There were 278 women who were followed during the study. Placentas were submitted for histologic examination in 189 cases (125 singleton, 45 twin, and 19 triplet gestations). There were 72 pregnancies with and 117 pregnancies without an ultrasonographic diagnosis of cervical shortening, respectively. Overall, there were significantly more acute inflammatory lesions in patients in whom cervical shortening developed, as determined by ultrasonographic examination. However, there were significantly more decidual vascular lesions in women in whom cervical shortening did not develop. When we examined the distribution of the placental histologic lesions in the 64 cases of multiple gestations, the only significant finding was again a greater frequency of acute inflammatory lesions in patients in whom cervical shortening developed. There was no difference in the distribution of the placental histologic lesion categories among women treated with bed rest versus cervical cerclage because of the ultrasound diagnosis of cervical shortening.
Acute inflammatory lesions of the placenta were more frequent in patients with second-trimester cervical shortening. These findings support that patients with cervical shortening in the second trimester are prone to acute placental inflammation.

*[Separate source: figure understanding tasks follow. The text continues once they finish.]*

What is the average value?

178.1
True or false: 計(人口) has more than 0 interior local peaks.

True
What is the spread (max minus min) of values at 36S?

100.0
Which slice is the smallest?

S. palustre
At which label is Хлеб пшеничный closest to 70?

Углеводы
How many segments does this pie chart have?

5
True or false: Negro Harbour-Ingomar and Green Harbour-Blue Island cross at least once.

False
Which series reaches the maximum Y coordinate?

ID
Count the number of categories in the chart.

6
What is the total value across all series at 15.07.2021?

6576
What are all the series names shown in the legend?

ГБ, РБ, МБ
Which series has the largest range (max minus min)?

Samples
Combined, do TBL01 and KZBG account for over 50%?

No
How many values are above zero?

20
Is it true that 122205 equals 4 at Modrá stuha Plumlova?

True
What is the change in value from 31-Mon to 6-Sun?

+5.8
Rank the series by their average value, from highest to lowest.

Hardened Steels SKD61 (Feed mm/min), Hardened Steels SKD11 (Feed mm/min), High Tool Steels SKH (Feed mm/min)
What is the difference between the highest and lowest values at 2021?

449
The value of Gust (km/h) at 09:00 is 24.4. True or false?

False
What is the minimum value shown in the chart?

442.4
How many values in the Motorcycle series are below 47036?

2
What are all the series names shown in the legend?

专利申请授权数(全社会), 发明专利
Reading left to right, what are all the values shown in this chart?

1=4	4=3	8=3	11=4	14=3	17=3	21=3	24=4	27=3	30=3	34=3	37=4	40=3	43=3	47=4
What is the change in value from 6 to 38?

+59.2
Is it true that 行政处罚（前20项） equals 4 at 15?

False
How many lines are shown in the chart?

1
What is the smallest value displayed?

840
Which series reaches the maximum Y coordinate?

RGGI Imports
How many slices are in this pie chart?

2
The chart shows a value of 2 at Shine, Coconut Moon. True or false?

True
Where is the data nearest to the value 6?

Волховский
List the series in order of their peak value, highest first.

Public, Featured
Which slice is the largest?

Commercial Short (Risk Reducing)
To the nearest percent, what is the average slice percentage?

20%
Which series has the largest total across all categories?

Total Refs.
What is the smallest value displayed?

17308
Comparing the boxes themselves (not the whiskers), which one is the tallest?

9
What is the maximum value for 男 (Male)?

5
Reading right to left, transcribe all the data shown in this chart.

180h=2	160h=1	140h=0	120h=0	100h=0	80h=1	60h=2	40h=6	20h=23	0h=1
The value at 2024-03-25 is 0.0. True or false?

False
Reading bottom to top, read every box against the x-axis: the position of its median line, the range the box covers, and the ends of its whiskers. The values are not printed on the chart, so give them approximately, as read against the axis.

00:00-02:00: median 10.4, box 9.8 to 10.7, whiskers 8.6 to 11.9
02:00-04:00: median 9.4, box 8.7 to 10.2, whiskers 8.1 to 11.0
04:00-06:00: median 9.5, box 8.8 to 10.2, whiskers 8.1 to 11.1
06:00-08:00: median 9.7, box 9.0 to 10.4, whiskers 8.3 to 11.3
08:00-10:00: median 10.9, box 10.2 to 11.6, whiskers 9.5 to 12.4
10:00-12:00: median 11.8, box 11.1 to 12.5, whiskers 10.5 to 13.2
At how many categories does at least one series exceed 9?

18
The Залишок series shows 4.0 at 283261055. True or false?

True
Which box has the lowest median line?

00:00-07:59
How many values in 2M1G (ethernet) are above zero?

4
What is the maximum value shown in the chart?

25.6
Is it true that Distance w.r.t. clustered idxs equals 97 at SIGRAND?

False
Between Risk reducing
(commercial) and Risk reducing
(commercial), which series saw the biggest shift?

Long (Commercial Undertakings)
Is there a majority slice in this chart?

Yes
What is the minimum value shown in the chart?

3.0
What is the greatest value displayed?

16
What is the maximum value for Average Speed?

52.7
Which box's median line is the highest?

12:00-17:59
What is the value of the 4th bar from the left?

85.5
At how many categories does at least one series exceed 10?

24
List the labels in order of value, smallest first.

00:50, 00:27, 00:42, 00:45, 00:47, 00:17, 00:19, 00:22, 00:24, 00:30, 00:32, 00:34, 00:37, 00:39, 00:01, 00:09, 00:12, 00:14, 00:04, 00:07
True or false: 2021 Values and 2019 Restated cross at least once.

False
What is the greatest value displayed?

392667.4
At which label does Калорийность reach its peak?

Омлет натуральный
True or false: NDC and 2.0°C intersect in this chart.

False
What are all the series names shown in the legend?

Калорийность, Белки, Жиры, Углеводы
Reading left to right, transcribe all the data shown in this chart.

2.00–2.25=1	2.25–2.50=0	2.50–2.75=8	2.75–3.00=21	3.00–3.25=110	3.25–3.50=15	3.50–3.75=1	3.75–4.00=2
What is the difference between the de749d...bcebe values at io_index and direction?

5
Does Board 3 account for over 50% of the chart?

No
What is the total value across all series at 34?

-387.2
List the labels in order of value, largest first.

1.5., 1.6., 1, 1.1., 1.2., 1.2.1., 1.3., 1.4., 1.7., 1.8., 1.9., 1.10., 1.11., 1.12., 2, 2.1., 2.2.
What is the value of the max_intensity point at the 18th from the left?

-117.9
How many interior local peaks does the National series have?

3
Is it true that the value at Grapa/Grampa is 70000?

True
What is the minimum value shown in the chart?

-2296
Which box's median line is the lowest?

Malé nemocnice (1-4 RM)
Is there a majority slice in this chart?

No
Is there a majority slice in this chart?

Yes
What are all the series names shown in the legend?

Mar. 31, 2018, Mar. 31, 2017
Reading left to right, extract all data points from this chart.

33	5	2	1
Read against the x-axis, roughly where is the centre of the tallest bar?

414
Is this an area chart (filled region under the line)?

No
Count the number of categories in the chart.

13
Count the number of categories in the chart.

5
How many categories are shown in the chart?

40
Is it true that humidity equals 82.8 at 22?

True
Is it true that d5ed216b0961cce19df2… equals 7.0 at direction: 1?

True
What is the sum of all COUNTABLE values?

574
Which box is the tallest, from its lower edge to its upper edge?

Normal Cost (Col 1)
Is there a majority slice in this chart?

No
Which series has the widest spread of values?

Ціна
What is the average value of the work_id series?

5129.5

我们的目的是确定妊娠15至24周时,有超声证据显示宫颈缩短的高危患者与无此证据的高危患者的胎盘病变是否存在差异。
对有妊娠丢失和自然早产风险的女性在妊娠15至24周期间进行经阴道宫颈超声检查,并施加经腹压力。确定了两组女性:一组是宫颈长度逐渐缩短至2cm以下的女性,缩短情况可为自发出现或经腹压力诱发;另一组是宫颈长度未出现缩短的女性。一位对妊娠结局不知情的围产期病理学家对胎盘组织学切片进行回顾性检查。胎盘组织学病变分为急性或慢性炎症性病变、蜕膜血管病变和凝血相关病变。
研究期间共随访了278名女性。189例(125例单胎妊娠、45例双胎妊娠和19例三胎妊娠)胎盘进行了组织学检查。分别有72例妊娠有超声诊断的宫颈缩短,117例妊娠无超声诊断的宫颈缩短。总体而言,超声检查显示宫颈缩短的患者中急性炎症性病变显著更多。然而,宫颈长度未缩短的女性中蜕膜血管病变显著更多。当我们检查64例多胎妊娠中胎盘组织学病变的分布时,唯一的显著发现仍然是宫颈缩短的患者中急性炎症性病变的发生率更高。因超声诊断宫颈缩短而接受卧床休息或宫颈环扎治疗的女性中,胎盘组织学病变类别的分布没有差异。
孕中期宫颈缩短的患者胎盘急性炎症性病变更为常见。这些发现支持孕中期宫颈缩短的患者易发生急性胎盘炎症。